P-N junction- A p-n junction, is a boundary between the p-type and n-type semiconductors. This is the combination semiconductor of p-type and n-type semiconductor. The p-side has an excess of holes while the n-type has the excess of the electrons.

When an impurity is added into a p-type semiconductor, then after doping some part of the p-type semiconductor converts into n-type. Now, this semiconductor contains both p-type and n-type regions. Now, two types of processes will follow in this semiconductor. These are diffusion and drift. In this semiconductor, there are uneven concentrations of holes and electrons in both regions. Now, for making these uneven concentrations to even concentration, the holes are diffused into excess electrons in n-type regions and the electrons are diffused into excess holes in p-type regions.

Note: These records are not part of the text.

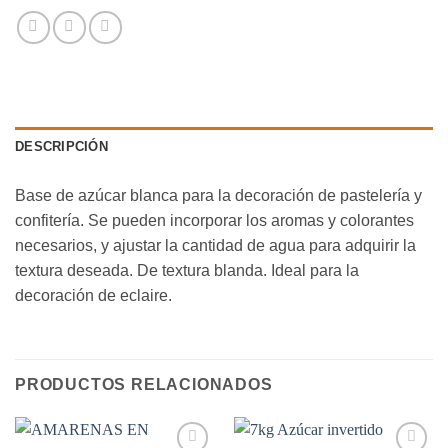
DESCRIPCIÓN
Base de azúcar blanca para la decoración de pastelería y
confitería. Se pueden incorporar los aromas y colorantes
necesarios, y ajustar la cantidad de agua para adquirir la
textura deseada. De textura blanda. Ideal para la
decoración de eclaire.
PRODUCTOS RELACIONADOS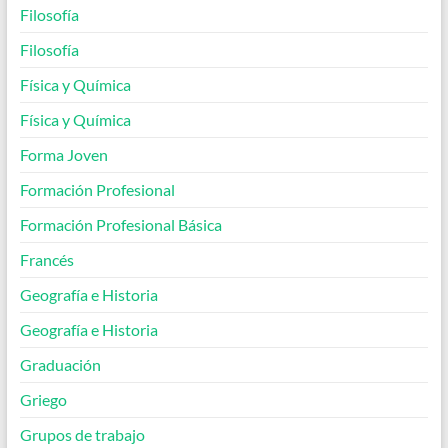
Filosofía
Filosofía
Física y Química
Física y Química
Forma Joven
Formación Profesional
Formación Profesional Básica
Francés
Geografía e Historia
Geografía e Historia
Graduación
Griego
Grupos de trabajo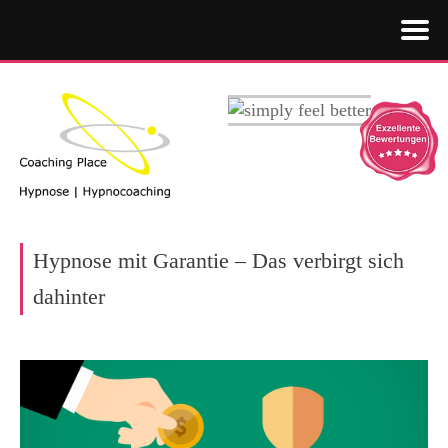
Hypnose mit Garantie – Das verbirgt sich
dahinter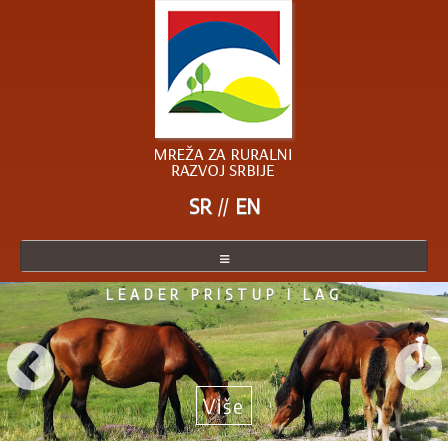
SR
EN
LEADER PRISTUP I LAG
O MREŽI
ČLANICE MREŽE
POSTANITE ČLANICA
Više
AKTUELNO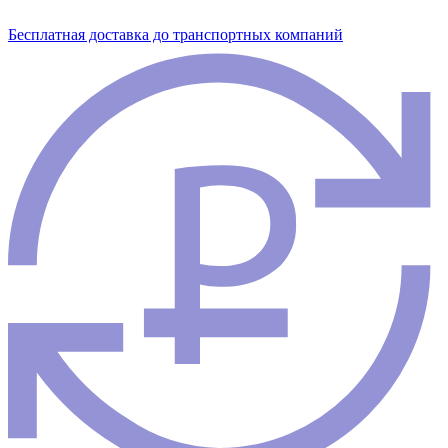
Бесплатная доставка до транспортных компаний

This diffusion gives a rise to a current (diffusion current) which is due to mobility of the electrons and holes. An electric field is induced due to this diffusion current. Due to the mobility of electrons and holes a drift current starts in the opposite direction of the diffusion current. When diffusion current and drift current are equal then the p-n junction is formed.

Now, according to the question, we have the depletion layer which is equal to $1\mu m = {10^{ - 6}}m$ and the barrier potential is equal to $0.7V$.
We know that the if the barrier potential is $dV$ and the width of the depletion layer is $dx$, then the electric field $E$ is given as-
 $E = - \dfrac{{dV}}{{dx}}$
Now, substituting the values, we get-
$
  E = - \dfrac{{0.7}}{{{{10}^{ - 6}}}} \\
   \Rightarrow E = - 0.7 \times {10^6}V/m \\
$
Here the negative sign gives that when the potential barrier increases the width of the depletion layer decreases.
So, the electric field is $0.7 \times {10^6}V/m$

Note: -In this question, we have to remember that in p-type semiconductors, the holes are charge carriers while in n-type semiconductors, the electrons are charge carriers. In the numerical problem, we have to keep in mind that the negative sign gives that if the width of the depletion layer increases then the potential barrier decreases.